§ **SOURCE PASSAGE**
Nathumajra is a village in the Malerkotla district of Punjab, India. Formerly a part of the Sangrur district, it is located in the Ahmedgarh tehsil. It is situated 15 km away from district headquarter Malerkotla. As per 2016 stats, Nathu Majra village is also a gram panchayat.

==History==
Nathumajra Traces its history back to Medieval India, however its current landscape was formed after the partition of India and Pakistan following the Indian independence movement.

==Geography==
Nathumajra lies in a fertile, alluvial plain with an irrigation canal system. It extends from the latitudes 30.648758° North to longitudes 75.879837° East.

===Climate===
The geography and subtropical latitudinal location of Nathumajra leads to large variations in temperature from month to month. It experience temperatures around 5 °C (41 °F) from December to February {winter season}, ground frost is commonly found in the village during the winter season. The temperature rises gradually with high humidity and overcast skies. However, the rise in temperature is steep when the sky is clear and humidity is low. The maximum temperatures usually occur in mid-May and June {summer season}. The temperature remains above 40 °C (104 °F) during this period.

==Politics==
Update Data as per new panchayati elections 2024

As per constitution of India and Panchayati raj (India) Act, Nathu Majra village is administrated by panchayat secretary and BDO along with seven elected panch or gram panchayat members of village Nathumajra are Manmohan Singh, Sandeep Singh, Amrik Singh, Prabhjot Singh, Ramandeep Kaur, Sandeep Kaur and Manjeet kaur out of which Ramandeep kaur won by largest margin of 36 votes from her elected ward and lowest wargin is counted on ward no 2 which was won by Manmohan singh by 3 votes.

§ **RECORDED INFORMATION**
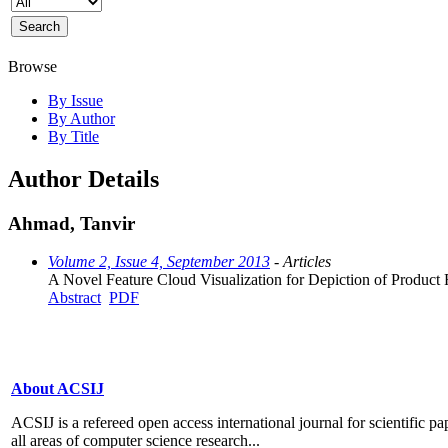
Browse
By Issue
By Author
By Title
Author Details
Ahmad, Tanvir
Volume 2, Issue 4, September 2013
- Articles
A Novel Feature Cloud Visualization for Depiction of Product
Abstract
PDF
About ACSIJ
ACSIJ is a refereed open access international journal for scientific pa
all areas of computer science research...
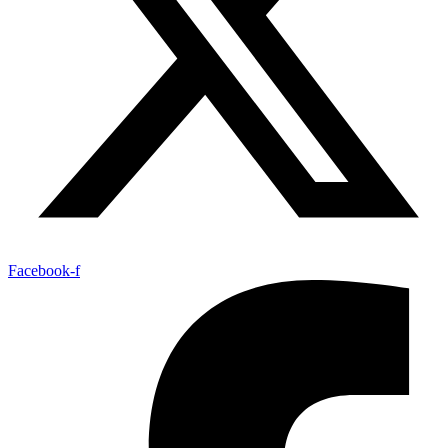
Facebook-f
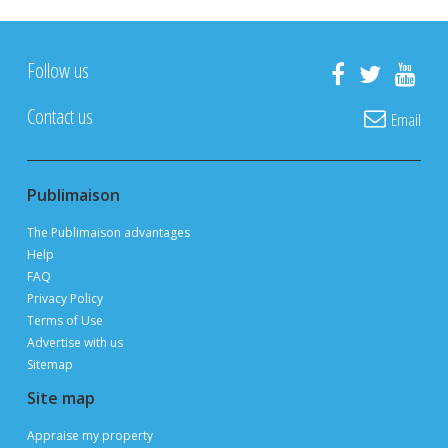
Follow us
Contact us
Email
Publimaison
The Publimaison advantages
Help
FAQ
Privacy Policy
Terms of Use
Advertise with us
Sitemap
Site map
Appraise my property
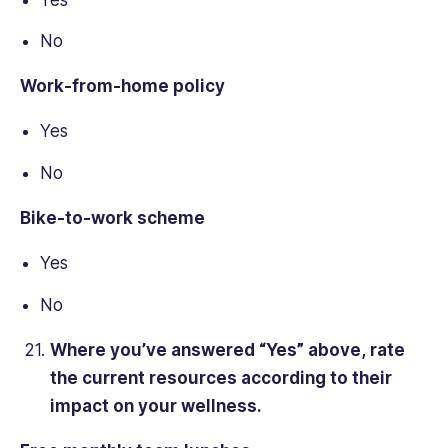
No
Work-from-home policy
Yes
No
Bike-to-work scheme
Yes
No
Where you’ve answered “Yes” above, rate
the current resources according to their
impact on your wellness.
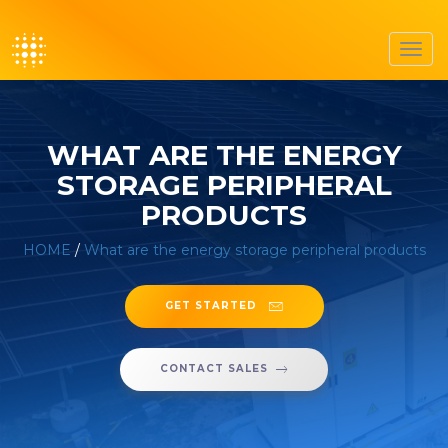
Toggl
navig
WHAT ARE THE ENERGY
STORAGE PERIPHERAL
PRODUCTS
HOME
/
What are the energy storage peripheral products
GET STARTED
CONTACT SALES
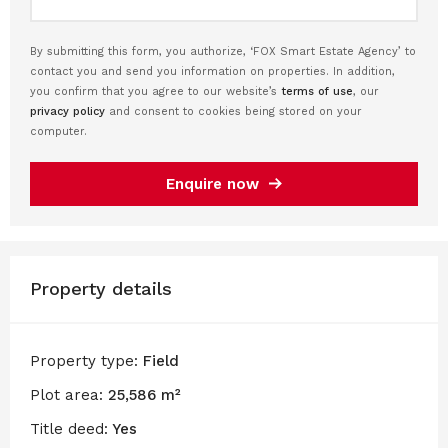
By submitting this form, you authorize, ‘FOX Smart Estate Agency’ to
contact you and send you information on properties. In addition,
you confirm that you agree to our website’s
terms of use
, our
privacy policy
and consent to cookies being stored on your
computer.
Enquire now
Property details
Property type:
Field
Plot area:
25,586 m²
Title deed:
Yes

§ **EXERCISE OBJECTIVE**
Pick up the article on the village of Nathumajra where it stops and keep writing it.

§ **RESULT**
==Demographics==
Nathu Majra is a medium size village located in Malerkotla of Sangrur district, Punjab, with total 289 families residing. Nathu Majra has a population of 1390 of which 725 are males while 665 are females as per Population Census 2011.
In Nathu Majra, population of children with age 0-6 is 119 which makes up 8.56% of total population of village. Average Sex Ratio of the village is 917 which is higher than Punjab state average of 895. Child Sex Ratio for the village as per census is 951, higher than Punjab average of 846.

==Education==
Nathumajra has one Primary school, one Middle school and one Senior Secondary school. The village has higher literacy rate compared to Punjab. In 2011, literacy rate of village was 82.06% compared to 75.84% of Punjab. In Nathu Majra Male literacy stands at 89.01% while female literacy rate was 74.46%.

==Sports==
Punjabi Kabaddi, Cricket and Volleyball {Volleyball variations#Shooting volleyball} are the three most popular sports played in Nathumajra.